[Set problem a]:
Please return each line of the records below that contains the string "sorted".

I think we should, though there are some cases where it is not clear that
there is always a thread to add other than the base thread of the idle
process. Also, since thread structures in the kernel are only assigned to
a process to do work for the duration of the particular system call
that they are performing, no thread pointer should be stored somewhere
where it may be referenced after the syscall has returned to userland.
In that case the best you can do is a proc pointer.

Also, in SMPng cur{thread,proc} takes some time to get as I'm told that
dereferencing %fs is very slow.. (Not sure how true that is).

> 
> The argument I've seen a couple of times for using the proc/thread pointer
> is that of delegation: a kernel thread might be acting on behalf of
> another process, and need a reference to the process so that it can use
> its (file descriptors, credential, address space, ...). 

I was worried about this case doing the KSE switchover
but I never actually saw a case where it was obviously doing this...
(though I have my suspicions that it may still happen in some
non-obvious places).

> I suspect that,
> in practice, this is a Bad Idea, given the increased complexity of
> fine-grained threading/locking and SMPng.  "borrowing" references in such
> an environment seems like a recipe for buginess, and instead such
> references should be "given" by the thread that obeys the
> locking/reference counting, and should not be done at the level of the
> proc.  For example, for a credential, you would simply grab another
> reference to the credential and pass off the reference, rather than
> sharing a reference.  In fact, it seems that in a lot of places where a
> struct proc is passed in, the implicit assumption of the code is that this
> is the "current process", and as we add more process-related locking, that
> assumption will probably only grow stronger, so as to not raise lock order
> issues.

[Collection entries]
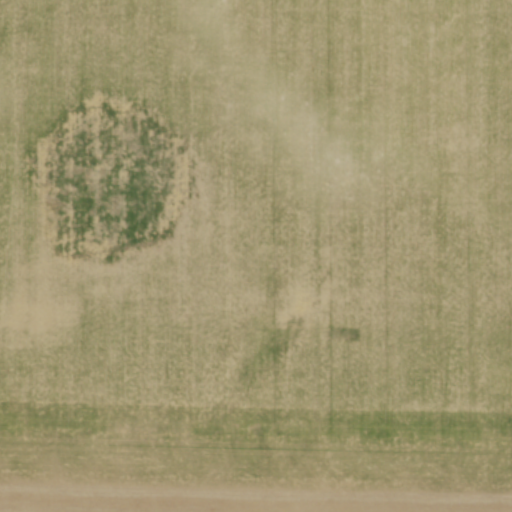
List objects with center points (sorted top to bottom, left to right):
crop: (255, 255)
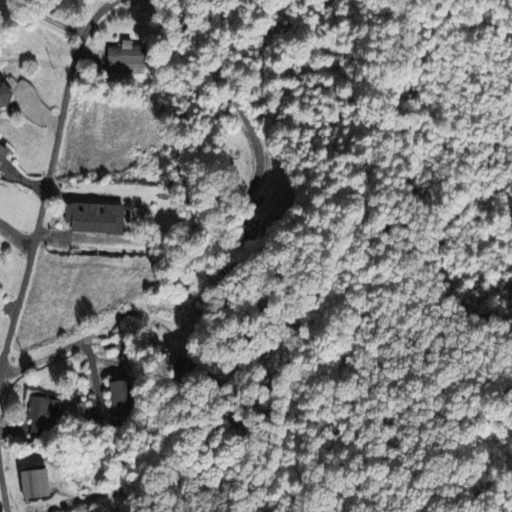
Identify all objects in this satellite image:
road: (54, 15)
building: (128, 58)
building: (4, 98)
road: (242, 107)
building: (2, 155)
building: (277, 204)
building: (94, 220)
road: (31, 247)
road: (46, 357)
building: (122, 396)
building: (44, 415)
building: (33, 486)
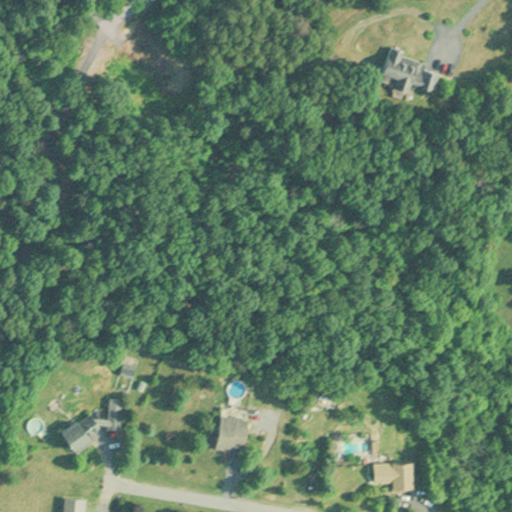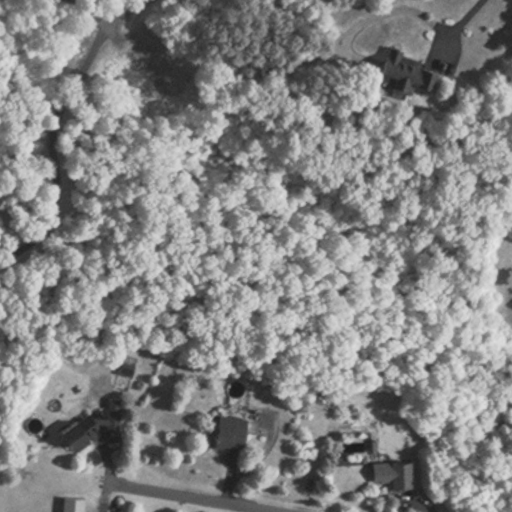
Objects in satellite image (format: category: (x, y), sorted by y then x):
road: (89, 10)
road: (126, 11)
road: (452, 28)
road: (55, 145)
road: (187, 502)
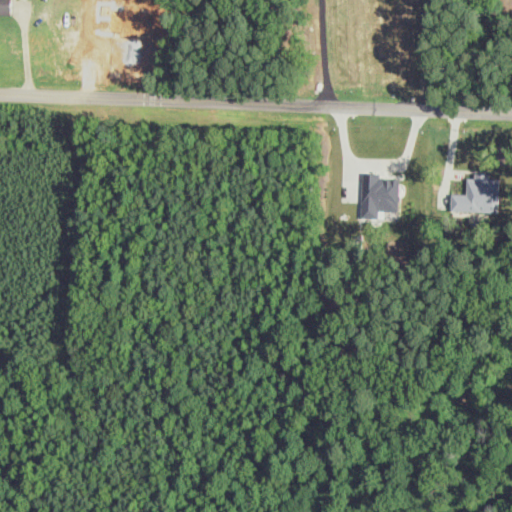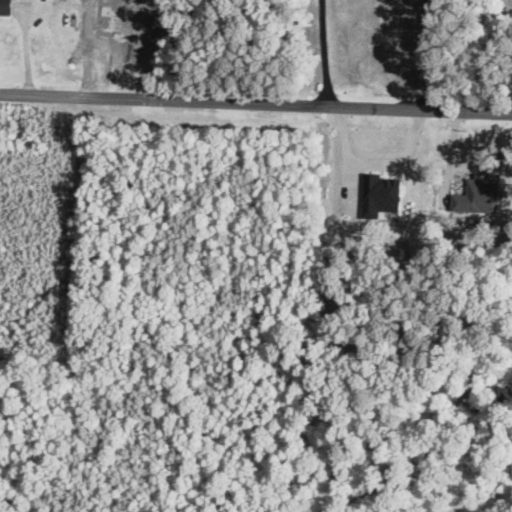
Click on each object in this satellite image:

[Set problem b]:
Extend the discussion of kernel thread and process pointers above, starting after its last sentence.

[Answer a]:
List objects with center points (sorted top to bottom, left to right):
Objects in satellite image (format: category: (x, y), sorted by y then x):

[Answer b]:
There are other reasons for needing the pointer than for a credential.
For example in AIO, the process pointer is stored so that
address space can be loaned to the aio threads to do the IO.

> 
> I don't pretend to have a grasp of all the issues here, so the purpose of
> this message is to raise the issues so that I can understand them.  I have
> a tree where I've eliminated many references to curproc; however, I'm now
> wondering if it wouldn't simply be more useful to eliminate many of the
> references to struct proc in the function arguments, and use curproc
> instead, and add references to ucred (and related ref-counted structures)
> as needed for delegation types of situations.  In particular, that would
> suggest the following changes: 

I have thought about this both ways...
both have advantages. In some architectures, getting curthread might
be very expensive.
Removing the proc pointers would take us back where we were before BSD4.4
(anyone know if Kirk is on this list?)

> 
> (1) 'suser' would always use 'curthread', and lose its proc/thread
>     argument (proc in the main tree, thread in my tree).  'suser_cred'
>     would be used for delegation situations (as is the case in my tree). 
> 
>     (Note that this remains incompatible with other platforms, which
>     generally accept a cred argument for 'suser', including other *BSD and
>     Solaris.)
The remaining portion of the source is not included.